While the three main indexes kicked off the day lower, the tech-heavy Nasdaq fell the most at 2.8%. It was its biggest one-day percentage loss since December 2022. The S&P 500 was also down by 1.4%, but the Dow managed to shine, marking another record with a 0.6% gain.
Market strategists are calling this the big rotation out of technology stocks into the broader market, but some have challenged that narrative.
“We are not convinced,” wrote John Higgins, chief market economist at Capital Daily, citing earnings as the big test for the so-called rotation to prove sustainable.
That’s a fair argument. This was Nasdaq’s first down day after three straight days of gains. The index is still just 3.5% from its 2024 closing high. The so-called exodus out of the big tech companies is also not rooted on any fundamental shift. The big tech companies will start reporting earnings at the end of this month–starting July 28–and that’s the time to scrutinize.
The big tech companies will start reporting earnings at the end of this month–starting July 28–and that’s the time to scrutinize.
Investors would want to see the winnings from the massive expenditure into artificial intelligence. If there’s talk on more expenses or negative AI usage trends, it could hurt tech stocks.
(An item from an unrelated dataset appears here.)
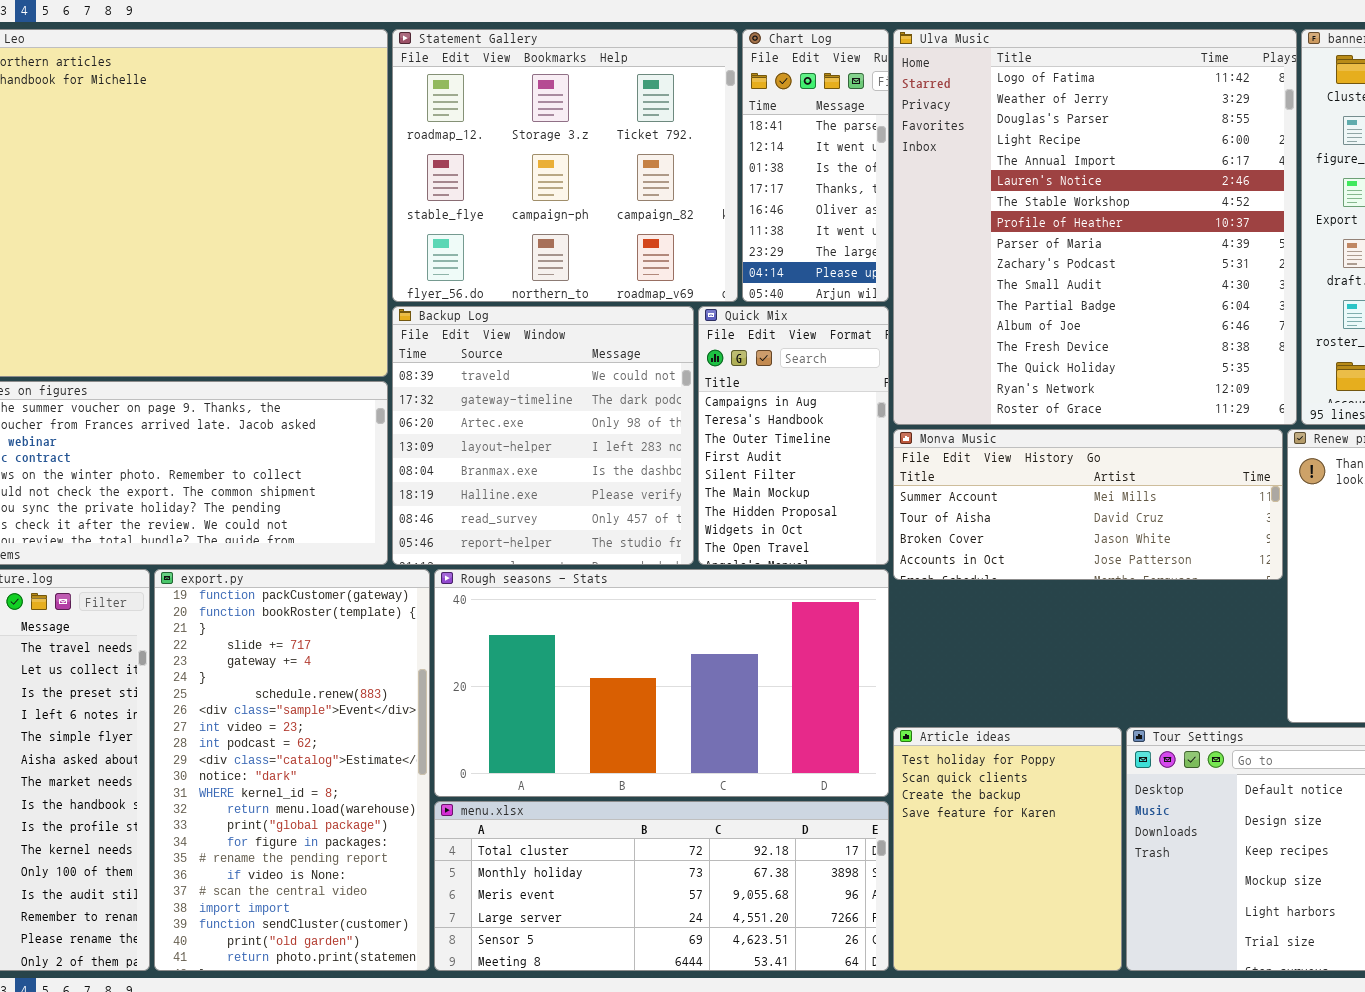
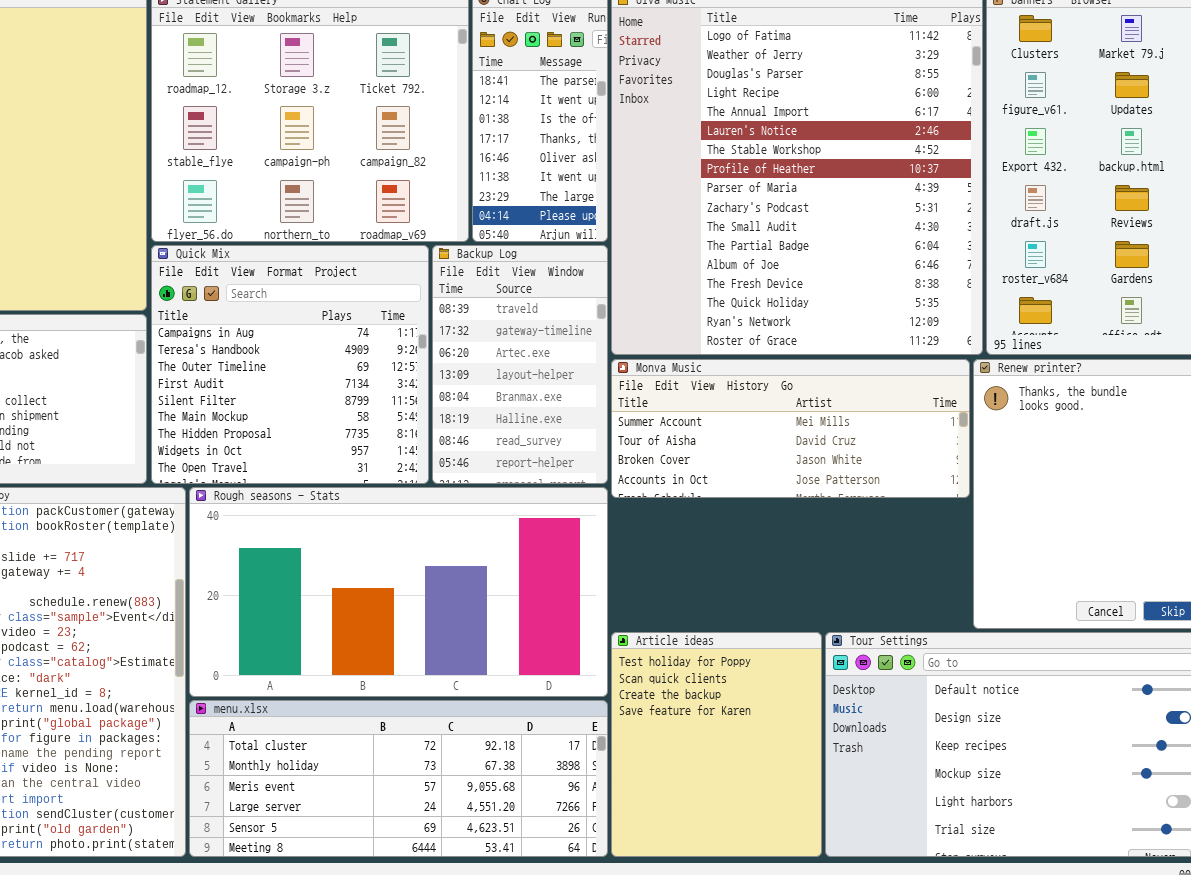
Backup Log: [392,306,694,565] -> [432,245,608,484], moved, resized
Quick Mix: [698,306,889,565] -> [151,245,429,484], moved, resized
But until then, investors who are trimming off their tech exposure are relying partly on the narrative that the enthusiasm on AI has gone too far, which could be anyone’s guess.
There’s also a fear of tighter U.S. regulations on chip sales to China, which really came into the foray Wednesday, after Republican presidential nominee Donald Trump showcased a strong anti-China position in his interview with Bloomberg.
On the bond side, yields declined across the board with the 10-year now sitting at 4.143%.